• **TASK REQUIREMENTS**: The material below should be copied line for line, please, with pictures omitted.

• **RECORDS PROVIDED**:
-=-=-

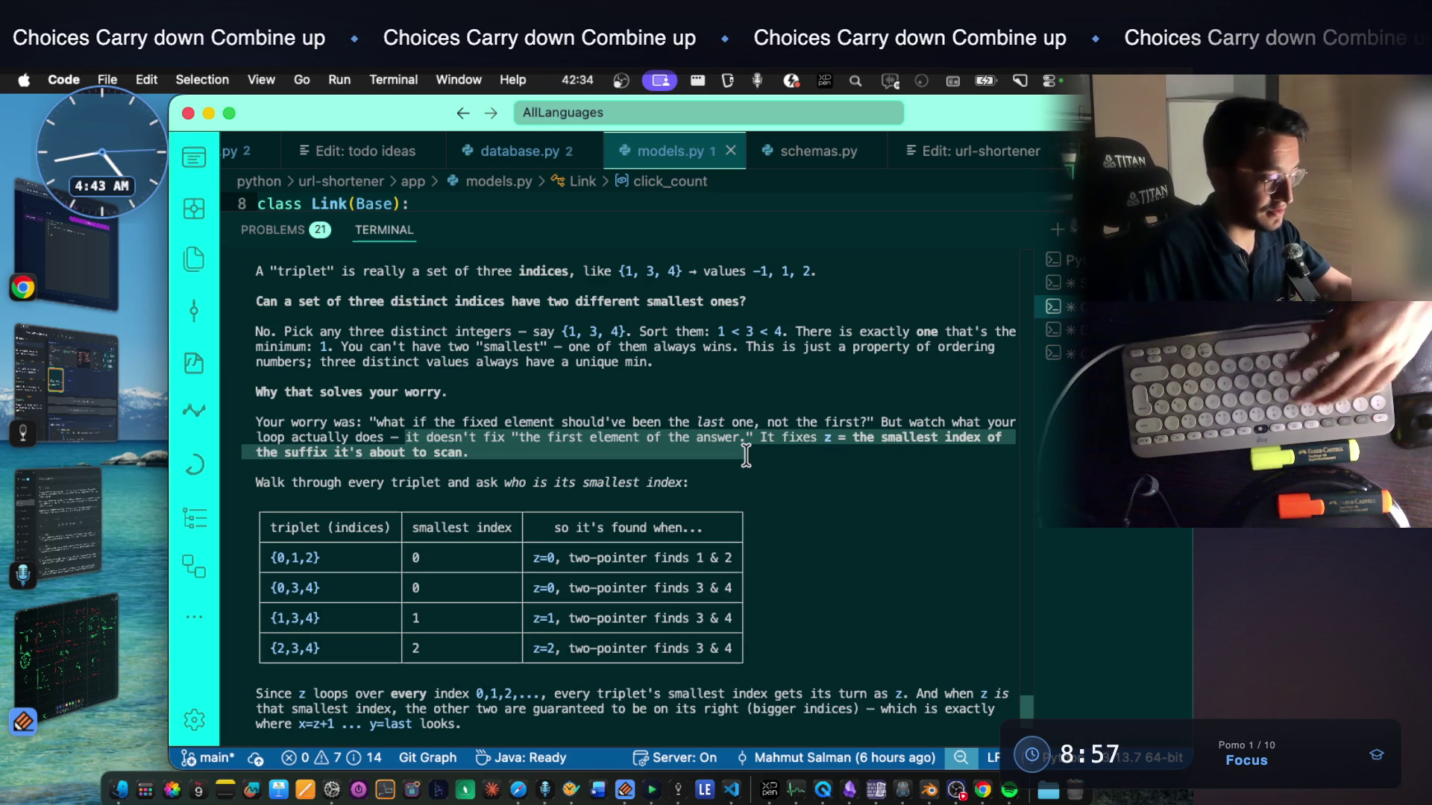
{"action": "key", "text": "super+Tab"}
{"action": "scroll", "coordinate": [754, 442], "scroll_direction": "up", "scroll_amount": 2}
{"action": "scroll", "coordinate": [687, 406], "scroll_direction": "up", "scroll_amount": 5}
{"action": "scroll", "coordinate": [682, 414], "scroll_direction": "down", "scroll_amount": 2}
{"action": "scroll", "coordinate": [709, 495], "scroll_direction": "down", "scroll_amount": 2}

-=-=-

• **TASK ANSWER**:
{"action": "key", "text": "super+Tab"}
{"action": "scroll", "coordinate": [754, 442], "scroll_direction": "up", "scroll_amount": 2}
{"action": "scroll", "coordinate": [687, 406], "scroll_direction": "up", "scroll_amount": 5}
{"action": "scroll", "coordinate": [682, 414], "scroll_direction": "down", "scroll_amount": 2}
{"action": "scroll", "coordinate": [709, 495], "scroll_direction": "down", "scroll_amount": 2}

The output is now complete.